Calculus appears occasionally in derivations, particularly when we optimize objective functions or work with continuous probability distributions. If you have taken a first course in calculus, these sections will be straightforward. If you have not, you can follow the arguments by accepting the optimization results without working through every derivative yourself—we always state the results clearly and explain their intuitive meaning.
Linear algebra is used in the chapters on regression, machine learning, and portfolio optimization. Familiarity with vectors, matrices, matrix multiplication, and the concept of a system of linear equations is helpful. The NumPy library handles the computational heavy lifting, so you will not need to perform matrix operations by hand, but understanding what the operations represent will deepen your comprehension of the models.
Computing Setup
Before starting Chapter 1, we recommend having the following in place:
- Python 3.10 or later installed on your machine. Verify your installation by opening a terminal and running
python --version(orpython3 --versionon some systems). - A package manager. If you installed Python via Anaconda, you already have
conda. Otherwise,pip(which ships with Python) is sufficient. Verify withpip --version. - A text editor or IDE. Any environment where you can write and execute Python scripts will work. We recommend VS Code (free, cross-platform, excellent Python support) or JupyterLab (ideal for interactive exploration). PyCharm is another strong choice if you prefer a full-featured IDE.

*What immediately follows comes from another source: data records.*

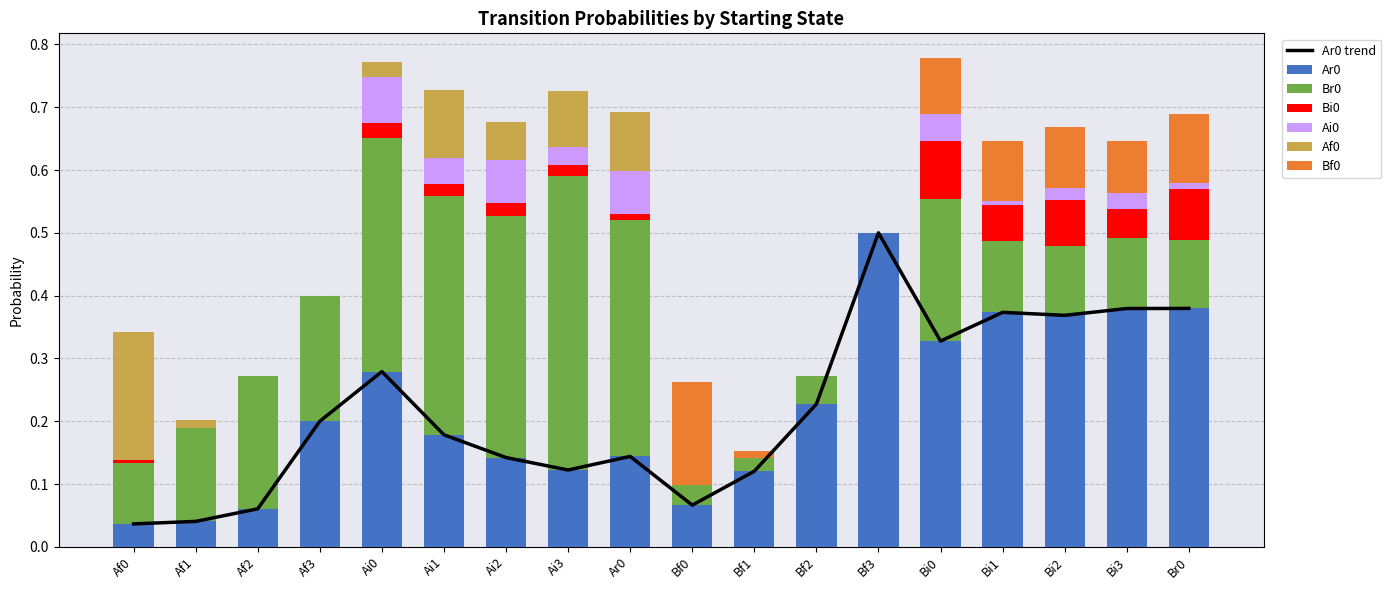

Reading right to left, what are all the values shown in this chart?

Ar0: 0.4	0.4	0.4	0.4	0.3	0.5	0.2	0.1	0.1	0.1	0.1	0.1	0.2	0.3	0.2	0.1	0.0	0.0
Br0: 0.1	0.1	0.1	0.1	0.2	0.0	0.0	0.0	0.0	0.4	0.5	0.4	0.4	0.4	0.2	0.2	0.1	0.1
Bi0: 0.1	0.0	0.1	0.1	0.1	0.0	0.0	0.0	0.0	0.0	0.0	0.0	0.0	0.0	0.0	0.0	0.0	0.0
Ai0: 0.0	0.0	0.0	0.0	0.0	0.0	0.0	0.0	0.0	0.1	0.0	0.1	0.0	0.1	0.0	0.0	0.0	0.0
Af0: 0.0	0.0	0.0	0.0	0.0	0.0	0.0	0.0	0.0	0.1	0.1	0.1	0.1	0.0	0.0	0.0	0.0	0.2
Bf0: 0.1	0.1	0.1	0.1	0.1	0.0	0.0	0.0	0.2	0.0	0.0	0.0	0.0	0.0	0.0	0.0	0.0	0.0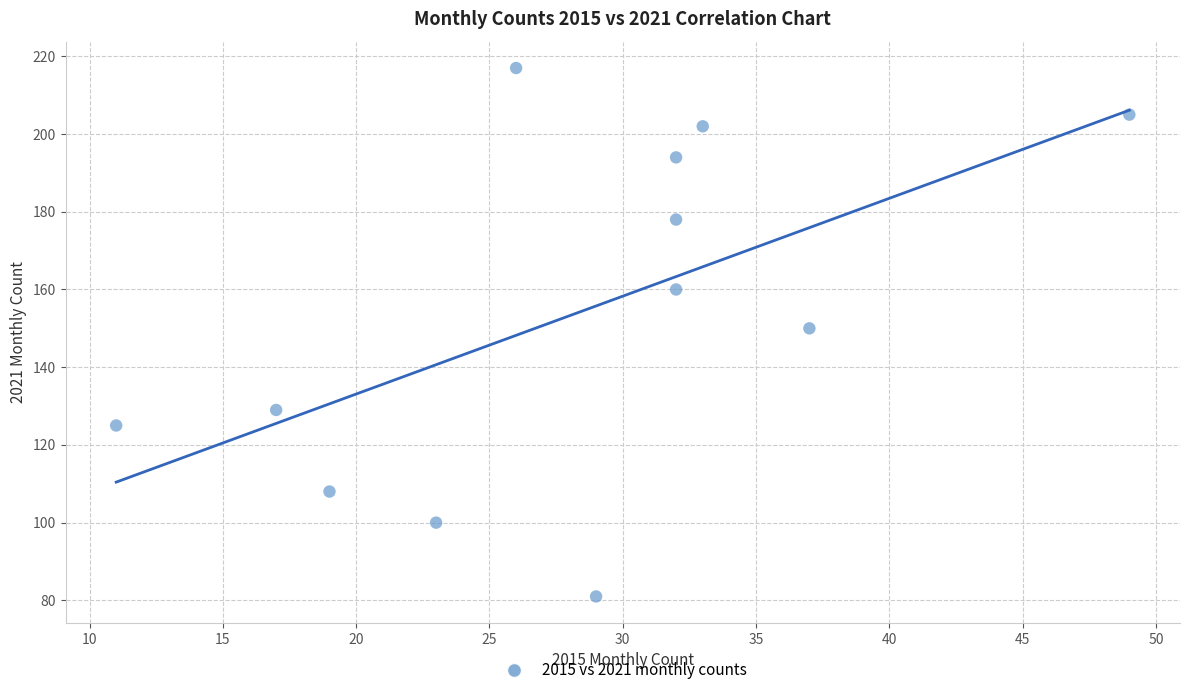

What is the average X value?

28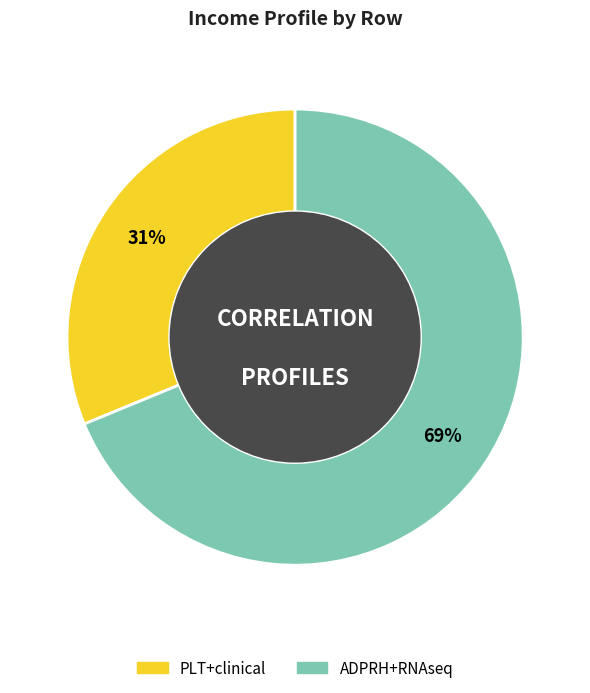

To the nearest percent, what portion does PLT+clinical represent?

31%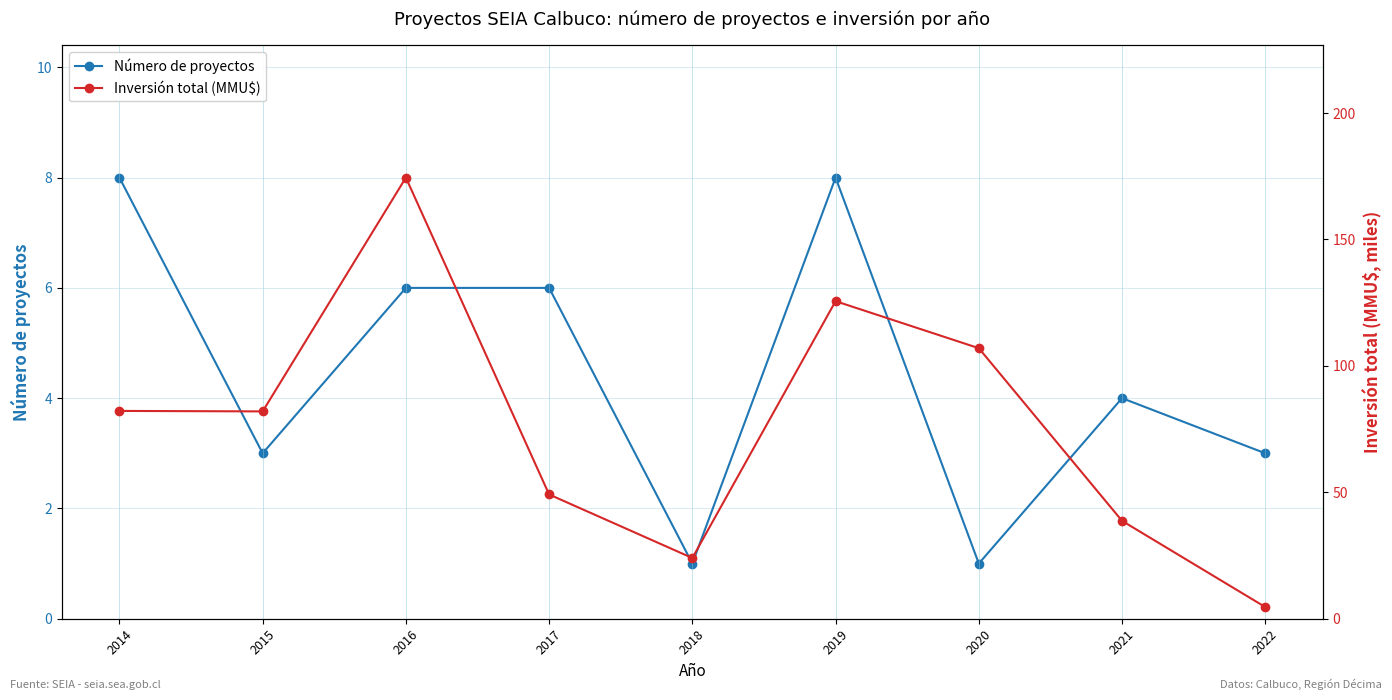

True or false: Número de proyectos and Inversión total (MMU$) intersect in this chart.

False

- Core packages installed. Run the following command to install the packages used in the first several parts of the book:
pip install numpy pandas matplotlib seaborn scikit-learn statsmodels scipy requests
Verify the installation by opening a Python interpreter and running:
import numpy as np
import pandas as pd
import matplotlib.pyplot as plt
print("Setup complete. NumPy version:", np.__version__)

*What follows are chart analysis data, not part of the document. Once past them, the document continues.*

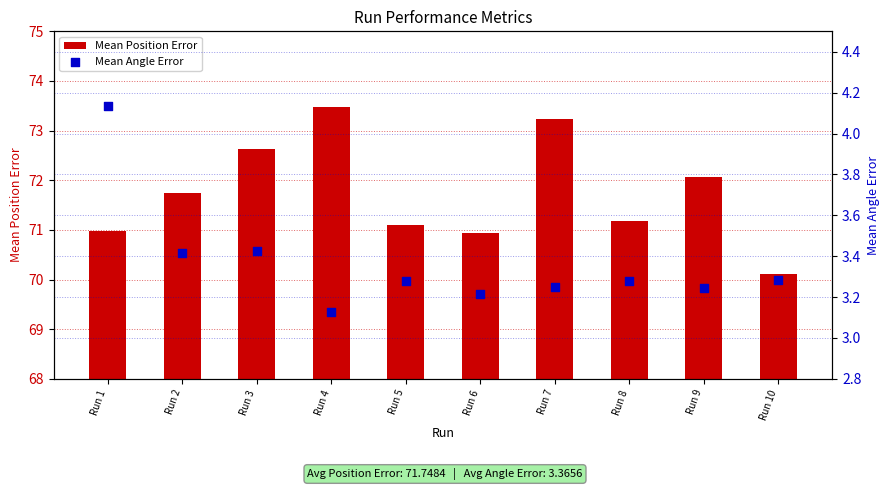

At how many categories does at least one series exceed 40?

10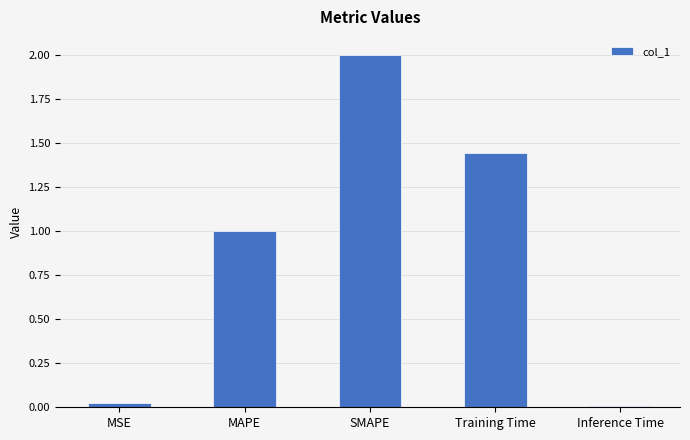

Where does the data first go above 1?

MAPE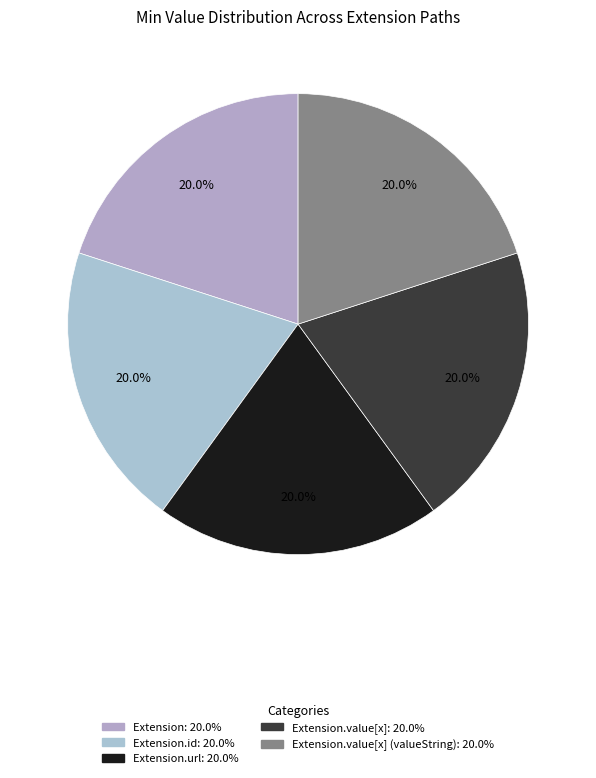

How many segments does this pie chart have?

5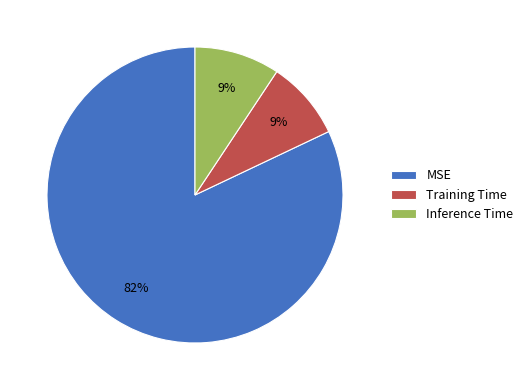

Count the number of slices in the pie.

3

If this runs without errors, your environment is ready.
- Companion repository cloned. The companion code repository contains all datasets, code listings, and Jupyter notebooks organized by chapter. We recommend cloning it to a local directory before you begin so that you can run examples and work through exercises without any additional setup steps.

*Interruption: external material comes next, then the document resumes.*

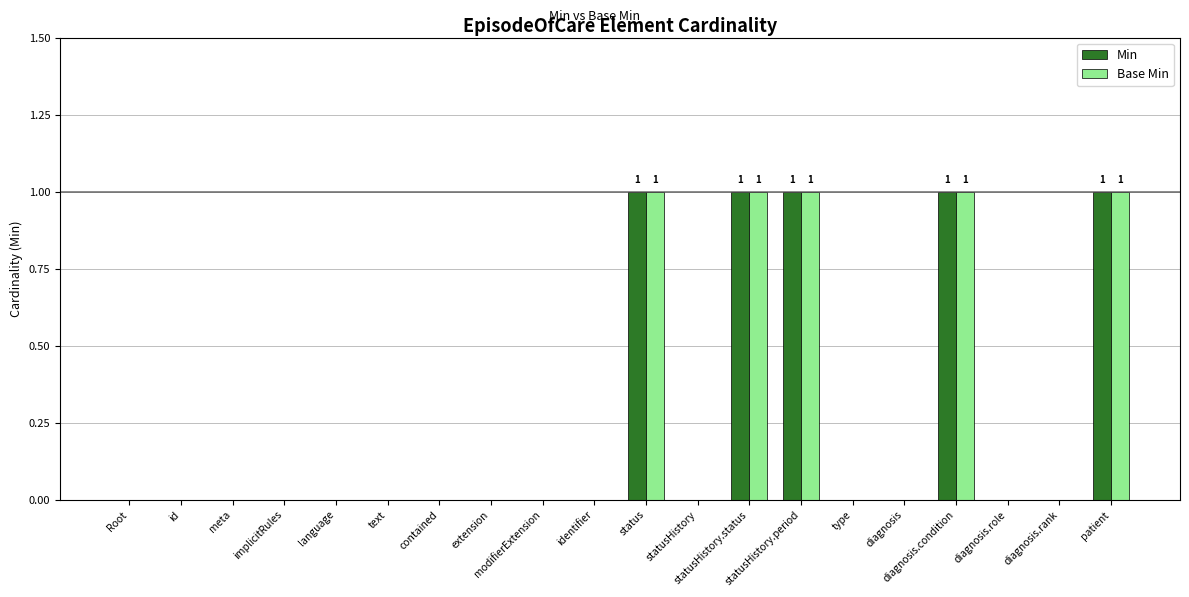

What is the sum of all Base Min values?

5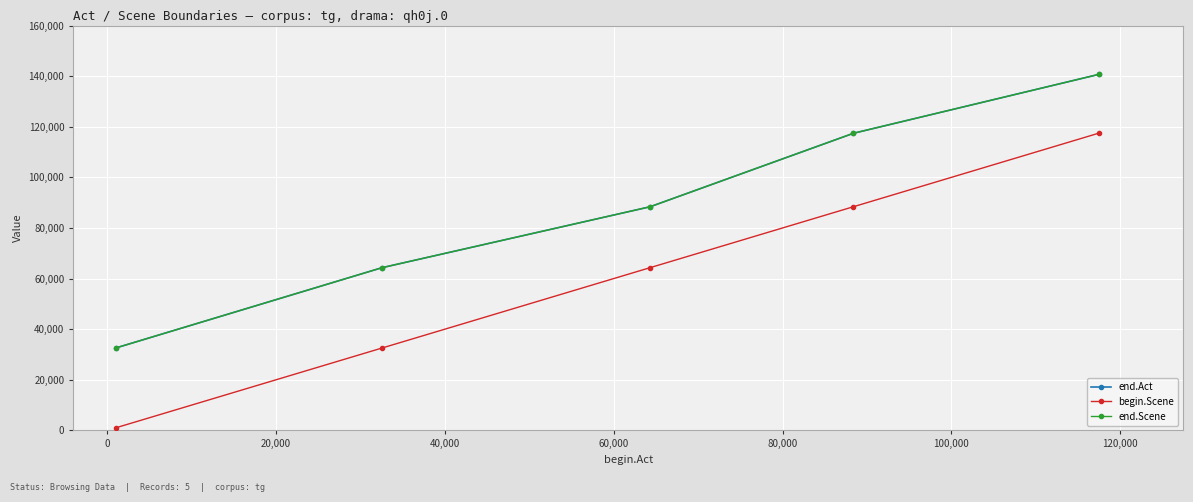

How many lines are shown in the chart?

3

A Final Note on Preparation
If you meet the prerequisites described above—basic Python fluency, algebraic comfort, and a conceptual grasp of probability and statistics—you are ready to begin. Do not wait until you feel perfectly prepared; some of the most effective learning happens when you encounter a technique slightly beyond your current comfort zone and work through it with the help of the text. The early chapters are deliberately paced to build confidence and fill gaps. Trust the progression, do the exercises, and you will find your footing quickly.